Affidavit of Support from Thomas Mann for Heinrich Mann (1941)
Affidavit of Support from Thomas Mann for Heinrich Mann (1941)
Amerika kennt mich fast so wenig wie ich es kenne.
[America knows me as little as I know it. (ed. trans.)]
Heinrich Mann, letter to Wolfgang Bartsch, dated 3 February 1949
When Thomas Mann went to meet Heinrich Mann at New York’s port on 13 October 1940, he thought his newly-arrived older brother to be exhausted and in need of rest. His state, however, was not only down to the physical strain of the long journey. While he had been able to cope with living in France for a period, Heinrich Mann keenly felt the loss of home when he was forced to leave Europe. In October 1942, he said to Romanian novelist Valeriu Marcu that exile should be exile and not a period of merrymaking like his stay in France was, although this wasn’t meant as a complaint. Referring to this period in his autobiography Ein Zeitalter wird besichtigt, which was released three years later, he talked about having had a presentiment that he was looking at a future in which nothing of import would happen.

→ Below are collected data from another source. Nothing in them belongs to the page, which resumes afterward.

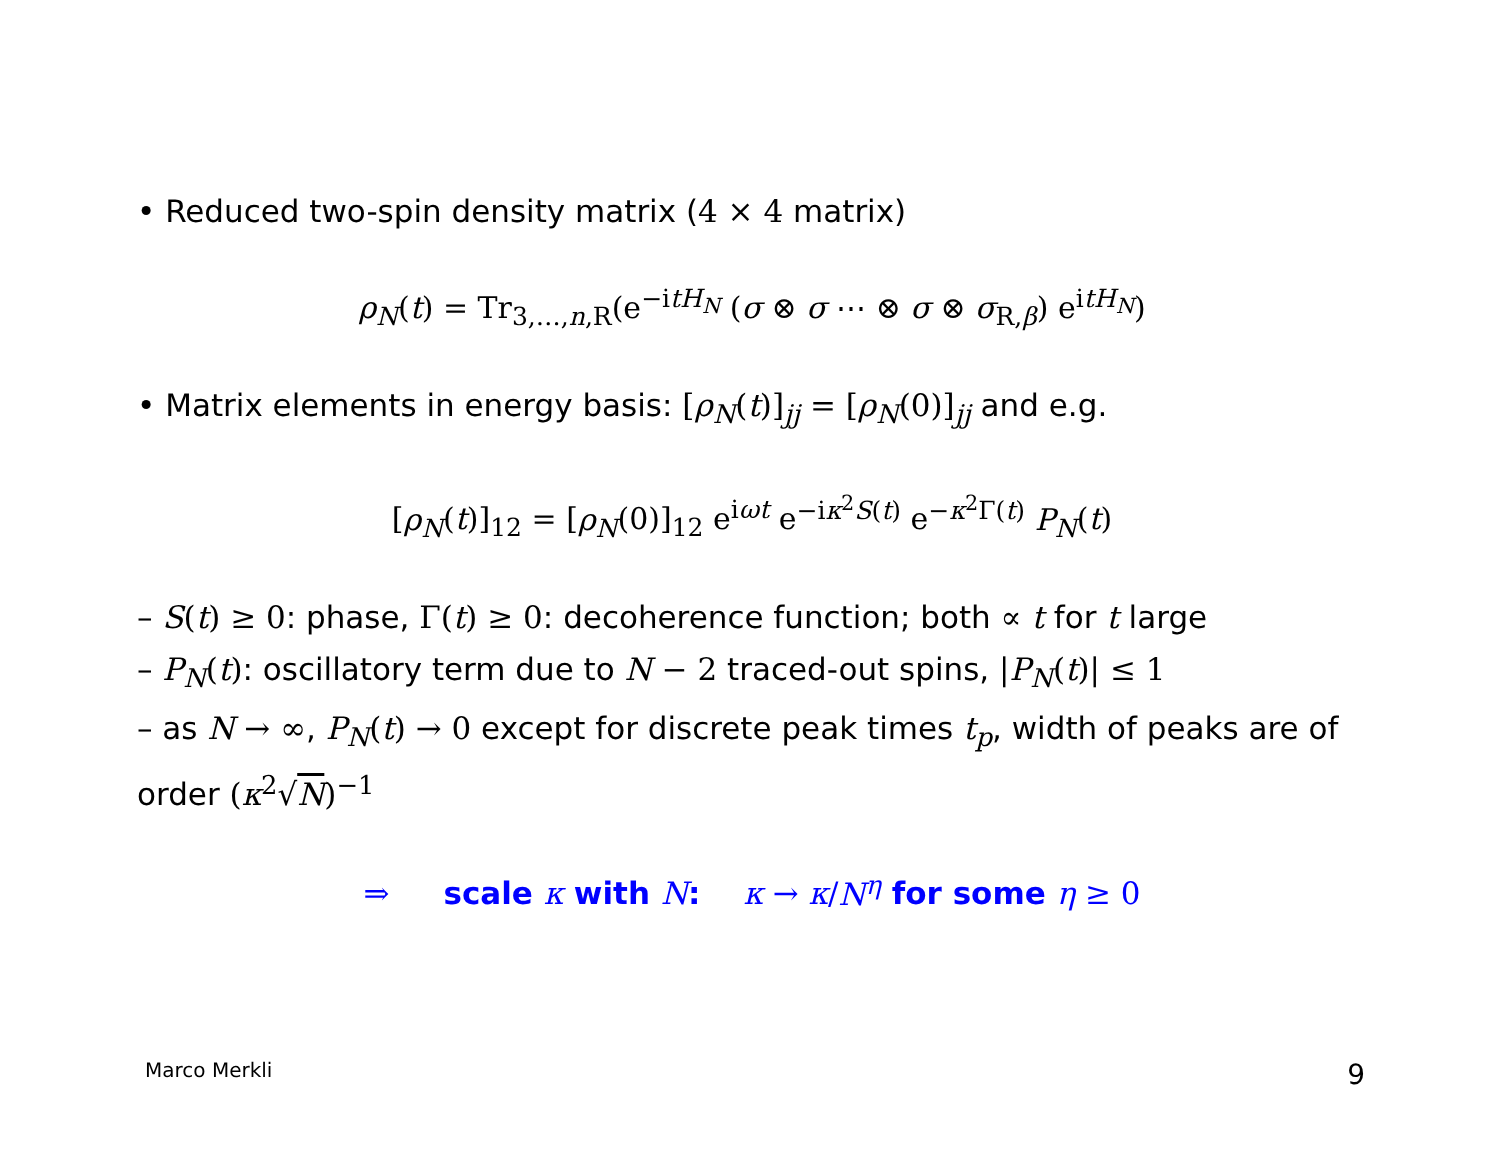• Reduced two-spin density matrix (4 × 4 matrix)
ρ<sub>N</sub>(t) = Tr<sub>3,…,n,R</sub>(e<sup>−itH<sub>N</sub></sup> (σ ⊗ σ ⋯ ⊗ σ ⊗ σ<sub>R,β</sub>) e<sup>itH<sub>N</sub></sup>)
• Matrix elements in energy basis: [ρ<sub>N</sub>(t)]<sub>jj</sub> = [ρ<sub>N</sub>(0)]<sub>jj</sub> and e.g.
[ρ<sub>N</sub>(t)]<sub>12</sub> = [ρ<sub>N</sub>(0)]<sub>12</sub> e<sup>iωt</sup> e<sup>−iκ<sup>2</sup>S(t)</sup> e<sup>−κ<sup>2</sup>Γ(t)</sup> P<sub>N</sub>(t)
– S(t) ≥ 0: phase, Γ(t) ≥ 0: decoherence function; both ∝ t for t large
– P<sub>N</sub>(t): oscillatory term due to N − 2 traced-out spins, |P<sub>N</sub>(t)| ≤ 1
– as N → ∞, P<sub>N</sub>(t) → 0 except for discrete peak times t<sub>p</sub>, width of peaks are of order (κ<sup>2</sup>√N)<sup>−1</sup>
⇒ scale κ with N: κ → κ/N<sup>η</sup> for some η ≥ 0
Marco Merkli 9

At the beginning of November 1942, Mann and his wife Nelly moved to Los Angeles, where Thomas also lived with his family. So that they could obtain regular immigration papers and confirm their official status as immigrants, the couple traveled back into California – arriving from Mexico – on 29 March 1941, allowing them to be granted unlimited residence permits as “permanent residents”. Thomas Mann supported this plan by issuing a so-called Affidavit of Support – a guarantee document, which contained details about his financial and professional situation. The reasons given for Heinrich Mann’s desire to immigrate into the US were the political situation in Europe and his wish to continue to work as a writer in the USA.